Use Azure Token Provider¶
If you are using the Azure token provider, you need to set the CHAT_USE_AZURE_TOKEN_PROVIDER and EMBEDDING_USE_AZURE_TOKEN_PROVIDER environment variable to True. then use the environment variables provided in the Azure Configuration section.

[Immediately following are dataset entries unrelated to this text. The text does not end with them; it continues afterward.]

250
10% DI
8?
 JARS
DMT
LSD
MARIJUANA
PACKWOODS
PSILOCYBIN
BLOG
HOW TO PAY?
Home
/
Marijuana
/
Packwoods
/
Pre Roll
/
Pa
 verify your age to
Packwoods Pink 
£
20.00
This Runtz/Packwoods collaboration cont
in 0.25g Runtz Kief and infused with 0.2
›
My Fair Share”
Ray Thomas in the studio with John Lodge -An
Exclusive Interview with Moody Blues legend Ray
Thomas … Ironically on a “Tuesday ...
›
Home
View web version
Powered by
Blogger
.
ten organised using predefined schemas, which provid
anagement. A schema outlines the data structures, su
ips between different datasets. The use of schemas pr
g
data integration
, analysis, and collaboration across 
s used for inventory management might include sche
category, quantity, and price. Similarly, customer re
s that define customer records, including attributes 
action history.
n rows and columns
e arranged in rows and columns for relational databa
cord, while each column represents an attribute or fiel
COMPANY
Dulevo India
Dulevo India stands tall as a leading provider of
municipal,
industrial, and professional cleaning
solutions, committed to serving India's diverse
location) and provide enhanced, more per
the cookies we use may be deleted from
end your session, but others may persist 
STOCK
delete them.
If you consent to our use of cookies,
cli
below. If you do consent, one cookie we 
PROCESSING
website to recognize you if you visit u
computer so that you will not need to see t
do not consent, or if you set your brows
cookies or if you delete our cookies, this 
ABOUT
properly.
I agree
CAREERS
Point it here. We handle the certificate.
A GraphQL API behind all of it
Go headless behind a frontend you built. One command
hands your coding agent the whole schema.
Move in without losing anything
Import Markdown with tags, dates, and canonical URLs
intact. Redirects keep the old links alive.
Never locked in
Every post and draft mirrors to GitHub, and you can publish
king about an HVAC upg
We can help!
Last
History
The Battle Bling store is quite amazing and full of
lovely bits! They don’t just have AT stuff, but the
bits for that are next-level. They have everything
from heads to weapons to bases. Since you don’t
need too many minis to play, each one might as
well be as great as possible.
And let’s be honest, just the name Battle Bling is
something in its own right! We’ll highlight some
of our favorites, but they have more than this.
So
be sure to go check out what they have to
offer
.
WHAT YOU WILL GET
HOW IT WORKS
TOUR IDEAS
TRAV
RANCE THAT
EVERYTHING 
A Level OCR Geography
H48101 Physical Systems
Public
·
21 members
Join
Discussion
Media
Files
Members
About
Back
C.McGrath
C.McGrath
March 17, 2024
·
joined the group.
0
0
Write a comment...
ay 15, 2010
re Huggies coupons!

☁️ Azure Configuration - Install Azure CLI:
`sh curl -L https://aka.ms/InstallAzureCli | bash `
Log in to Azure:
`sh az login --use-device-code `exit and re-login to your environment (this step may not be necessary).
Configuration List¶
OpenAI API Setting
Configuration Option |
Meaning |
Default Value |
|---|---|---|
OPENAI_API_KEY |
API key for both chat and embedding models |
None |
EMBEDDING_OPENAI_API_KEY |
Use a different API key for embedding model |
None |
CHAT_OPENAI_API_KEY |
Set to use a different API key for chat model |
None |
EMBEDDING_MODEL |
Name of the embedding model |
text-embedding-3-small |
CHAT_MODEL |
Name of the chat model |
gpt-4-turbo |
EMBEDDING_AZURE_API_BASE |
Base URL for the Azure OpenAI API |
None |
EMBEDDING_AZURE_API_VERSION |
Version of the Azure OpenAI API |
None |
CHAT_AZURE_API_BASE |
Base URL for the Azure OpenAI API |
None |
CHAT_AZURE_API_VERSION |
Version of the Azure OpenAI API |
None |
USE_AZURE |
True if you are using Azure OpenAI |
False |
CHAT_USE_AZURE_TOKEN_PROVIDER |
True if you are using an Azure Token Provider in chat model |
False |
EMBEDDING_USE_AZURE_TOKEN_PROVIDER |
True if you are using an Azure Token Provider in embedding model |
False |
Globol Setting
Configuration Option |
Meaning |
Default Value |
|---|---|---|
max_retry |
Maximum number of times to retry |
10 |
retry_wait_seconds |
Number of seconds to wait before retrying |
1 |
log_trace_path |
Path to log trace file |
None |
log_llm_chat_content |
Flag to indicate if chat content is logged |
True |
Cache Setting
Configuration Option |
Meaning |
Default Value |
|---|---|---|
dump_chat_cache |
Flag to indicate if chat cache is dumped |
False |
dump_embedding_cache |
Flag to indicate if embedding cache is dumped |
False |
use_chat_cache |
Flag to indicate if chat cache is used |
False |
use_embedding_cache |
Flag to indicate if embedding cache is used |
False |
prompt_cache_path |
Path to prompt cache |
./prompt_cache.db |
max_past_message_include |
Maximum number of past messages to include |
10 |
Loading Configuration¶
For users’ convenience, we provide a CLI interface called rdagent, which automatically runs load_dotenv() to load environment variables from the .env file. However, this feature is not enabled by default for other scripts. We recommend users load the environment with the following steps:
- ⚙️ Environment Configuration
- Place the .env file in the same directory as the .env.example file.
The .env.example file contains the environment variables required for users using the OpenAI API (Please note that .env.example is an example file. .env is the one that will be finally used.)
Export each variable in the .env file:
export $(grep -v '^#' .env | xargs)
If you want to change the default environment variables, you can refer to the above configuration and edith the .env file.